6. The undersigned hereby waive any claims or rights which they might now
have or hereafter acquire against Lessee or any other person primarily or
contingently liable on any Obligation of Lessee, which claims or rights arise
from the existence or performance of the undersigned's obligations under this
Guaranty or any other guaranty or under any instrument or agreement with respect
to any leased property or any property constituting collateral or security for
this Guaranty or any other guaranty, including, without limitation, any right of
subrogation, reimbursement, exoneration, contribution, indemnification, or any
right to participate in any claim or remedy of Lessor or any other creditor
which the undersigned now has or hereafter acquires, whether such claim or right
arises in equity, under contract or statute, at common law, or otherwise.
7. Lessor's rights hereunder shall be reinstated and revived, and this
Guaranty shall be fully enforceable, with respect to any amount at any time paid
on account of the Obligations which thereafter shall be required to be restored
or returned by Lessor upon the bankruptcy, insolvency or reorganization of the
Lessee, the undersigned, or any other person, or as a result of any other fact
or circumstance, all as though such amount had not been paid.
8. The undersigned jointly and severally agree to pay to Lessor all costs
and expenses, including reasonable attorneys' fees, incurred by Lessor in the
enforcement or attempted enforcement of this Guaranty, whether or not suit is
filed in connection therewith, or in the exercise by Lessor of any right,
privilege, power or remedy conferred by this Guaranty.
9. The undersigned represent and warrant that they have relied
exclusively on their own independent investigation of Lessee, the leased
property and the collateral for their decision to
Page 2
guarantee Lessee's Obligations now existing or thereafter arising. The
undersigned agree that they have sufficient knowledge of the Lessee, the leased
property, and the collateral to make an informed decision about this Guaranty,
and that Lessor has no duty or obligation to disclose any information in its
possession or control about Lessee, the leased property, and the collateral to
the undersigned. The undersigned warrant to Lessor that they have adequate means
to obtain from the Lessee on a continuing basis information concerning the
financial condition of the Lessee and that they are not relying on Lessor to
provide such information either now or in the future.
10. As long as any indebtedness under any of the Obligations remains
unpaid or any credit is available to Lessee under any of the Obligations, the
undersigned agree to furnish to Lessor: (a) annual financial statements setting
forth the financial condition and results of operation of the undersigned
(financial statements shall include balance sheet, income statement, changes in
financial position and all notes thereto) within 120 days of the end of each
fiscal year of the undersigned; (b) quarterly financial statements setting forth
the financial condition and results of operation of the undersigned within 60
days of the end of each of the first three fiscal quarters of the undersigned;
and (c) such other financial information as Lessor may from time to time request
including, without limitation, financial reports filed by the undersigned with
federal or state regulatory agencies.

(Stored data)
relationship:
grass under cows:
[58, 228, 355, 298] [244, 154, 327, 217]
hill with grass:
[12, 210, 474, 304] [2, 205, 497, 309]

| EXERCISE A |
Name every item that section 10 of the guaranty text says the annual financial statements must include.
| EXERCISE B |
In the guaranty text, how soon after the end of each of the first three fiscal quarters must the undersigned furnish quarterly financial statements?

| TASK SOLUTION A |
Balance sheet, income statement, changes in financial position, and all notes thereto.

| TASK SOLUTION B |
Within 60 days.